Dans le même temps, le comité parlementaire de suivi du risque ambroisie s’est fixé pour objectif d’être un trait d’union entre les attentes de nos concitoyens et les autorités sanitaires et environnementales.

Mesdames et messieurs les députés, nous partageons l’objectif de lutte contre les ambroisies que vise la proposition de loi. Celle-ci va dans le bon sens pour plusieurs raisons. D’abord, il est nécessaire d’enrayer la dispersion sur le territoire national de ces herbes envahissantes et hautement allergisantes. Par ailleurs, nous devons généraliser et renforcer les dispositions existantes dans certains départements ou communes. Les préfets doivent assurer la coordination de ces actions. Enfin, nous ne pourrons agir contre la prolifération de l’ambroisie sans un cadre législatif clair permettant aux agents publics de pénétrer sur des terrains privés.

Toutefois, tel qu’il est rédigé, ce texte comporte un certain nombre d’imprécisions qui rendraient impossible son application effective. Il est d’abord incomplet dans la forme. Les deux autres ambroisies mentionnées dans son titre, l’ambroisie trifide et l’ambroisie à épis lisses, ne sont pas expressément citées dans les articles. Certains termes, comme « organismes nuisibles », ne sont pas précisément définis. Par ailleurs, la répartition des rôles entre le préfet de département, le maire et les services de l’État n’est pas claire.

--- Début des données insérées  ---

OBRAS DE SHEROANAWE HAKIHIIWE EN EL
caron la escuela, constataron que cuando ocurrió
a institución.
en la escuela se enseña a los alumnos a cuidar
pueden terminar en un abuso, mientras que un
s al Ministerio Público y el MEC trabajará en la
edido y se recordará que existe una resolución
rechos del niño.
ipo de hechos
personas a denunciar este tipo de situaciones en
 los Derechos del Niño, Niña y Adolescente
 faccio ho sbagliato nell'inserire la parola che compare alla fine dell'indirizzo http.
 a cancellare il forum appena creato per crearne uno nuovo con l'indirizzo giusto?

Cette proposition de loi est également incomplète quant à son champ d’application. L’article 3 limiterait ainsi la portée de notre action : il fait uniquement référence à la suppression de l’ambroisie sur la parcelle, ce qui nous limiterait au milieu agricole.

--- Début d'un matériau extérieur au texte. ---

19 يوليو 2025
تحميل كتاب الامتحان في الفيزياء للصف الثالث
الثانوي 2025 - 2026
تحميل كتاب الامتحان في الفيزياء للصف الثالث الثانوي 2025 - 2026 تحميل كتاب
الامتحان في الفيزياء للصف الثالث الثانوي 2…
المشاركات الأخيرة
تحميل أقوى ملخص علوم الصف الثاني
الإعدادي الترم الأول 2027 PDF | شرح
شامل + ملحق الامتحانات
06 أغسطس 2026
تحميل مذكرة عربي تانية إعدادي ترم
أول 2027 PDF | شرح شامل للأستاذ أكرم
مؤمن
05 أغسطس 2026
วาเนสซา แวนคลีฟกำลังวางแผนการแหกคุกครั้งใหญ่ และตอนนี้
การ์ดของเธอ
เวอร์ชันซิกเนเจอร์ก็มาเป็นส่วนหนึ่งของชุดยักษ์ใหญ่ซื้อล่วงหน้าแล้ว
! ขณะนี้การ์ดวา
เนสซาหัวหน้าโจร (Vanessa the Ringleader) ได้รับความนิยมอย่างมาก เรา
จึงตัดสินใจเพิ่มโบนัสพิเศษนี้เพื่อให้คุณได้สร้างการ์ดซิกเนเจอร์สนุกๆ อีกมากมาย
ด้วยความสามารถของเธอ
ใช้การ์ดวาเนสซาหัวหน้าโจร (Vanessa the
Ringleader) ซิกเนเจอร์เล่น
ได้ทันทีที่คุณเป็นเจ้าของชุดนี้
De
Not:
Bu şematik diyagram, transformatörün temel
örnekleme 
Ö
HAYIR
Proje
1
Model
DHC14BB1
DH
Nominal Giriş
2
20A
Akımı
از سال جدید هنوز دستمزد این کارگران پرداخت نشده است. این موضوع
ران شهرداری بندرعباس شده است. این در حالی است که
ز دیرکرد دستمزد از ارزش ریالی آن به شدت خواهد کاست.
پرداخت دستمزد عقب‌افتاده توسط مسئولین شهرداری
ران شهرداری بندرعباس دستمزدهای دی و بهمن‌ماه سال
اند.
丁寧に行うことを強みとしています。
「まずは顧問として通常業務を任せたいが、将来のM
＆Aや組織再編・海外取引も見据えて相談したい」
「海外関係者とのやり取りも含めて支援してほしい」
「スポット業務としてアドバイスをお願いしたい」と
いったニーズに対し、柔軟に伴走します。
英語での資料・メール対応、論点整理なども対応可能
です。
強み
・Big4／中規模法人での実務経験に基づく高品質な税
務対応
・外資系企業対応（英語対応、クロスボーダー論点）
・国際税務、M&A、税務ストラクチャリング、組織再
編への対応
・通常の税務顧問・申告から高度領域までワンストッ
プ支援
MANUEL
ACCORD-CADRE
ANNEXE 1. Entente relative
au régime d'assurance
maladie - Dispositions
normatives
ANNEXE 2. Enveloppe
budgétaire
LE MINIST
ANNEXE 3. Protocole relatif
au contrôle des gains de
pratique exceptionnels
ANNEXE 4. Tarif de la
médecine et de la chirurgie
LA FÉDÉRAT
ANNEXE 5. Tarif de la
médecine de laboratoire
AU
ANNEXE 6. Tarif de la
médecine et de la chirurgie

Enfin, tel qu’il est rédigé, ce texte ne serait pas pleinement efficace. Le contrôle et la bonne exécution des mesures de suppression de l’ambroisie sont confiés à des agents habilités à procéder à l’inspection sur les propriétés foncières. Or il serait préférable de confier ces missions aux acteurs de terrain, tels que le maire et ses agents.

Au-delà même de ces imprécisions, qui ne permettraient pas une application effective du texte, il est regrettable que cette proposition de loi ne concerne que la lutte contre les ambroisies. Si celle-ci doit pouvoir être rapidement organisée, elle ne peut être menée que dans le cadre plus large d’un combat contre l’ensemble des espèces végétales ou animales nuisibles pour la santé humaine. Je pense notamment aux chenilles processionnaires, aux papillons de cendre, aux puces de lit et à d’autres espèces qui touchent directement la santé des Français.

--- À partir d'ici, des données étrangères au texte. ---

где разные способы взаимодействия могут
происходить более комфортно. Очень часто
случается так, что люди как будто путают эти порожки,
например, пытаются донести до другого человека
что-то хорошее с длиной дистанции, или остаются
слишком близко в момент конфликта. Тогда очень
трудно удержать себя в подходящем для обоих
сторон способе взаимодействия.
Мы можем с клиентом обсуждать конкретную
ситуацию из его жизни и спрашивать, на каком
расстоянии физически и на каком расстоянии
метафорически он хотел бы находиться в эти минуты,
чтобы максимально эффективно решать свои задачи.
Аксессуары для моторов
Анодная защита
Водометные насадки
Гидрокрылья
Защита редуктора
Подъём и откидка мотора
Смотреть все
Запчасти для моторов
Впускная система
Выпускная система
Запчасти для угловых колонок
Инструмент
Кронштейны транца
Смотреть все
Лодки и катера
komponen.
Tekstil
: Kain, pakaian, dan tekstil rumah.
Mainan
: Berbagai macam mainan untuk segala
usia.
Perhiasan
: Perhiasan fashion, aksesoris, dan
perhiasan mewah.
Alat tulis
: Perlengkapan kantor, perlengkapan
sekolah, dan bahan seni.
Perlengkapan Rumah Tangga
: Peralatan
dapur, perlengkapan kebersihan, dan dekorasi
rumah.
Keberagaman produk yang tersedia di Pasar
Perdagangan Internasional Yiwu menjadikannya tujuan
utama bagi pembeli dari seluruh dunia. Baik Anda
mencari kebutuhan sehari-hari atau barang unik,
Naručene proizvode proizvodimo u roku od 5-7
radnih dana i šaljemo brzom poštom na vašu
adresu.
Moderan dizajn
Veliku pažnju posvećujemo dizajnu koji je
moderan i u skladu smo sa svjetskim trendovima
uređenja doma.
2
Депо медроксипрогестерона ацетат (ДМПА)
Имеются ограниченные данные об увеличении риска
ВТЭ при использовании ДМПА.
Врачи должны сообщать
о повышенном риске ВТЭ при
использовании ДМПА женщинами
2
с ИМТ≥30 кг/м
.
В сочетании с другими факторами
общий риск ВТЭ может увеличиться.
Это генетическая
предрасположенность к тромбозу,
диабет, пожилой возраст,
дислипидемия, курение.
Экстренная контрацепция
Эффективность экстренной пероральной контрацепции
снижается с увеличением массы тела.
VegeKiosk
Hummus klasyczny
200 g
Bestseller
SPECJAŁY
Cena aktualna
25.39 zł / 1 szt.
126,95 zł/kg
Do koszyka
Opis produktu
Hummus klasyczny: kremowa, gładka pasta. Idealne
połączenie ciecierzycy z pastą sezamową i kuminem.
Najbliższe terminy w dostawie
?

Le Gouvernement a entendu la volonté de nombreux parlementaires, sur l’ensemble des bancs de cet hémicycle, de travailler dans le sens d’un texte plus large, permettant une lutte effective contre l’ensemble des espèces animales et végétales nuisibles à la santé humaine.

Le texte que nous étudions aujourd’hui nécessiterait d’être profondément retravaillé, ce qui ne peut se faire que dans le cadre d’un nouvel examen en commission. Le Gouvernement soutient donc la demande de renvoi présentée par le groupe socialiste et se tient à la disposition des parlementaires pour travailler avec eux à l’amélioration de la proposition de loi et poursuivre le travail déjà entamé avec certains d’entre eux en vue du dépôt prochain d’un texte plus large.

Si le fond du texte venait à être examiné en séance aujourd’hui, nous serions contraints de lui donner un avis défavorable. Sur cet enjeu majeur de santé publique, les Français attendent une réponse globale.